Prophet

In the town on the south side of the mountain, a man awoke next to a beautiful woman and, for the life of him, couldn’t figure out why. He was quite sure that at some earlier time in his life he had loved her and pursued her and she had come to love him but for what reasons he did not know. He was a simple man and occasionally in the midst of a conversation with several others he would say a good thing and there’d be a small chuckle, but that wasn’t a reason to love anyone. He had no real talents to speak of; he was functional at everything in such a way that he was neither labeled good nor bad at anything. Yet here he was, lying next to a very beautiful woman and vaguely aware that a whole beautiful family lay in different beds stationed throughout a big, beautiful house he did not deserve. He got up and went to the bathroom.

Surely all of these things taken together made for a satisfactory life by every worldly measure. And yet, the darkness remained, like the dust brushed under the bed, out of sight but accumulating.

The man sat on the toilet. He knew he could always find peace here, engaged in what he deemed to be the third most satisfying activity permissible to man. The darkness had set in earlier than usual. He needed to calm himself. There were worries, there were always worries, but a rational mind could displace them with comforts. There were plenty of comforts as well. A very beautiful wife, for one. Three strapping young men, two well-mannered young ladies. A rewarding salary. A big, lovable dog. Maybe some goldfish if they had survived the night. And — best of all — happiness. Surely all of these things taken together made for a satisfactory life by every worldly measure. And yet, the darkness remained, like the dust brushed under the bed, out of sight but accumulating.

He could never put his finger on what the feeling actually was. Perhaps it was the realization that each human emotion is impermanent. Or the absence of God.
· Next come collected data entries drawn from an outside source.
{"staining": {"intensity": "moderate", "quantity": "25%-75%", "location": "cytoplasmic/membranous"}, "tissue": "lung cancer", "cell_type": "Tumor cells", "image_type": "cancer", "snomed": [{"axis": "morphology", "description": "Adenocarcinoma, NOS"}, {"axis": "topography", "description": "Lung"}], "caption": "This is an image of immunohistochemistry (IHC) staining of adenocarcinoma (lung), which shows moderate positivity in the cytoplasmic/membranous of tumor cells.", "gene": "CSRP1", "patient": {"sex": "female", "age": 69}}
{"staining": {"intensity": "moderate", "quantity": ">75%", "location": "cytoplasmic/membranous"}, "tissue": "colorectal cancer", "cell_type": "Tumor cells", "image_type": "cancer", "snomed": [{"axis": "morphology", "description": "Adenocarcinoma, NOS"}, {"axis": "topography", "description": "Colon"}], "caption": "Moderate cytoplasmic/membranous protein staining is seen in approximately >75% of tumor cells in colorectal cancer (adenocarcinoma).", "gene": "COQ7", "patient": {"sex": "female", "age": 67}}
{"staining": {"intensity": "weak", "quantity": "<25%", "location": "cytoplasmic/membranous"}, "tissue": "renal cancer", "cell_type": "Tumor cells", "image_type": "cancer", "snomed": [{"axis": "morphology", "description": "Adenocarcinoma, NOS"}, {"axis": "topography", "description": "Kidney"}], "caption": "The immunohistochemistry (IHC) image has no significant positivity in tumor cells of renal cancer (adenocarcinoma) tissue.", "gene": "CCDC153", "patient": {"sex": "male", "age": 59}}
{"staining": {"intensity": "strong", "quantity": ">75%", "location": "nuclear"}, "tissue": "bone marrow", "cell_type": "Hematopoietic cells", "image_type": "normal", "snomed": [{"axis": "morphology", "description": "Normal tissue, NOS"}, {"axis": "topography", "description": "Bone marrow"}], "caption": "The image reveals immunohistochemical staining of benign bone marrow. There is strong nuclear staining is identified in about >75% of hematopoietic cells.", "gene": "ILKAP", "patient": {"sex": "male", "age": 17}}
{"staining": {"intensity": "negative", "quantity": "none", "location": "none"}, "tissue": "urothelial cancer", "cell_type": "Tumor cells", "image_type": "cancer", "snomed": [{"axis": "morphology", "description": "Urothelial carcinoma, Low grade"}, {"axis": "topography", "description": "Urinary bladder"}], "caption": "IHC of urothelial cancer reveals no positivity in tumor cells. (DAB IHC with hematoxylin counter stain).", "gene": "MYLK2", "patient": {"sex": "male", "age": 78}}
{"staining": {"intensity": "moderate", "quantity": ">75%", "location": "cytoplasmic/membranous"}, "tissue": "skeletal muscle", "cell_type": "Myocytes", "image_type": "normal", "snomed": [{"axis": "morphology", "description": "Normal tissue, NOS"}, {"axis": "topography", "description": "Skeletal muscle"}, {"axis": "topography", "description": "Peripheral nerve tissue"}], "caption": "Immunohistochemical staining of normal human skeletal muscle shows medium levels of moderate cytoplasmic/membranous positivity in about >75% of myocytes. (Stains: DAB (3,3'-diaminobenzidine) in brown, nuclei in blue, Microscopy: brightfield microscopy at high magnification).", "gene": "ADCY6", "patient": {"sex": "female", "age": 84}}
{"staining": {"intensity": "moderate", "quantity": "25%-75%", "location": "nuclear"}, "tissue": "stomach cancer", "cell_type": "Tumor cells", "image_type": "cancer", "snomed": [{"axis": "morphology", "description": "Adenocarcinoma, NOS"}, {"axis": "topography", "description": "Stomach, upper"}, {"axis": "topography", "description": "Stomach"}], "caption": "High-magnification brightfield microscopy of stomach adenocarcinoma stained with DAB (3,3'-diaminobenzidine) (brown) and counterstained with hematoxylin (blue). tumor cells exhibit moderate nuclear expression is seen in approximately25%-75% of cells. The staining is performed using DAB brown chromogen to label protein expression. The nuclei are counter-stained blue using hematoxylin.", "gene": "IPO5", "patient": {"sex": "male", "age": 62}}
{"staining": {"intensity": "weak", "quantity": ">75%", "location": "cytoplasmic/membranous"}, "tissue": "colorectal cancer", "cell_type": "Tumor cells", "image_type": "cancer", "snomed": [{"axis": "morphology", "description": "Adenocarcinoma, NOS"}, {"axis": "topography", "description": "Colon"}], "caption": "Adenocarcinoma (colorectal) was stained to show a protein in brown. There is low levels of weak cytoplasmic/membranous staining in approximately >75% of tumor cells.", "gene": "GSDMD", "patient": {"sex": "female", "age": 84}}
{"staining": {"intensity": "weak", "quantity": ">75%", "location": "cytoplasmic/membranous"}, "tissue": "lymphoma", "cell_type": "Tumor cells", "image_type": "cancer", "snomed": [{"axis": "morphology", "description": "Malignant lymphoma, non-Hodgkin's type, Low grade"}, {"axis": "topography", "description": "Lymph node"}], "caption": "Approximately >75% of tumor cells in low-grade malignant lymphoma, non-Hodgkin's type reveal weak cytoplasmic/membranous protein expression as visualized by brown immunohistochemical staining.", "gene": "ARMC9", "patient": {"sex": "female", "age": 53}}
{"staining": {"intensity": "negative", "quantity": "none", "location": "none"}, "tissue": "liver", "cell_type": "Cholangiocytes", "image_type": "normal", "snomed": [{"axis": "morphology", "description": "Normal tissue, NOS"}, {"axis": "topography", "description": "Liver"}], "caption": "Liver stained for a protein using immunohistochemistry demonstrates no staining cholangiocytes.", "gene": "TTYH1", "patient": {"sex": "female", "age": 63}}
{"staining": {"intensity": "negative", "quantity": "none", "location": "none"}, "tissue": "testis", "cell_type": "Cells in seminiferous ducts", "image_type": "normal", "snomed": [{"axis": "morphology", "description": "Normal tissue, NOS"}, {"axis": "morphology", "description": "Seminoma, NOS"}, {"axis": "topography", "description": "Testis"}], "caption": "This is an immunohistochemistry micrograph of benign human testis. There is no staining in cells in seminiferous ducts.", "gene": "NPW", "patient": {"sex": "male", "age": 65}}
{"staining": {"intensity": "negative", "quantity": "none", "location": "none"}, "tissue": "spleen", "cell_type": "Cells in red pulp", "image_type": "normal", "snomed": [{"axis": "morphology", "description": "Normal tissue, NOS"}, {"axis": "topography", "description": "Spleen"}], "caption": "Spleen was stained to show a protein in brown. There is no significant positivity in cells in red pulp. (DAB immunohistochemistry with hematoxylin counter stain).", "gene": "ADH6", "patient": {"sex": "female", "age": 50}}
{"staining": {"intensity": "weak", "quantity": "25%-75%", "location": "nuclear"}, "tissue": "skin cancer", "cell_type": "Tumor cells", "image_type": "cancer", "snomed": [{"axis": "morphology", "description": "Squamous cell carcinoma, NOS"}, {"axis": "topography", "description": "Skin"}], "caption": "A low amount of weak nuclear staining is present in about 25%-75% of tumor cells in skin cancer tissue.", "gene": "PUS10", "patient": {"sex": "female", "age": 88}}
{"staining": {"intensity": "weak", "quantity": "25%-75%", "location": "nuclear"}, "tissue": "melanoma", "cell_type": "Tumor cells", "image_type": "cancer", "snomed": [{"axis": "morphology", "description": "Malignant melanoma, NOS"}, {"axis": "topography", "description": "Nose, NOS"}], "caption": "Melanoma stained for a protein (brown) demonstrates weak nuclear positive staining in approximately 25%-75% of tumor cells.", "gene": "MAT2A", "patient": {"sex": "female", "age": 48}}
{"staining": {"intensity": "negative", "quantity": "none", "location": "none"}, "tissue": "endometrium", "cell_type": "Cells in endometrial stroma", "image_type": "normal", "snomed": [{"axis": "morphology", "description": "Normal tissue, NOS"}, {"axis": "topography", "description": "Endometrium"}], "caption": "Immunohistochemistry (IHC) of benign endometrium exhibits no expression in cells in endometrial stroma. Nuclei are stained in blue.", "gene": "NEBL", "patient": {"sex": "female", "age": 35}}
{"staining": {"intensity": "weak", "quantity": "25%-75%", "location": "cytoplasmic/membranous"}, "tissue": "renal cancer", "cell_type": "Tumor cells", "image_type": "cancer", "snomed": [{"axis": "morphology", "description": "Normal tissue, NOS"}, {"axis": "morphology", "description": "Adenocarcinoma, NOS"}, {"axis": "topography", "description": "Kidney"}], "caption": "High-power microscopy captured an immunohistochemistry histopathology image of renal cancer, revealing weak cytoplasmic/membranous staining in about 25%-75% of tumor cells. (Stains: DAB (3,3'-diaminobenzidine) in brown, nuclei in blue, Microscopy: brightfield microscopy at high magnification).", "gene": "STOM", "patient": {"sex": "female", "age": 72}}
Or that big secret that everyone wonders about but never speaks of, that lingering fear — or hope — that amidst all these people and plants and planets you’re all alone in the end, with nothing old and eternal to guide you, nothing to punish you if you fall, or love you if you triumph.

Whatever it was, the darkness had begun at some point in his adolescence. It would be sudden and intense and then would leave as soon as it would come. He would be standing on a street corner, waiting for the right moment to cross, and he would feel the urge to throw himself into traffic. On tours to tall buildings and old castles with his classes over the years, the thought of throwing himself over the edge would overtake him, and his hands would tremble and his feet would become cement, his body’s defiance to the possibility of its termination. And in classrooms when the teachers turned their backs to write on the board and everyone was supposed to be quiet, he would be so compelled to jump from his chair and spout obscenities that he would have to bite his lip; on several occasions he drew blood.

After years of this struggle, the man imploded. In a lecture hall in college, while four hundred studious souls were desperately scribbling away their midterm essays, he was watching the second hand of the clock. Sweat swept down his brow, blood poured from his lower lip, and he was grinding the tip of his No. 2 pencil into his palm. His neighbors had stopped writing and were staring at him with a strange fascination, as if asking themselves, would he do it? And then his eyes glazed over, and all the people and world around him no longer felt real, but viewed through a lens caked in Vaseline. He stood up, unclenched his jaw, and shouted the first word that came to mind, “Deviance!” He continued shouting it, “Deviance! Deviance!” and then with a new passion for the word and an inhuman power of breath, “DEVIANCE! DEVIANCE!” When he had finished, he regained consciousness and felt four hundred and one pairs of unfriendly eyes drowning him with their stares. He ran from the room crying. But that night he slept better than he had ever had.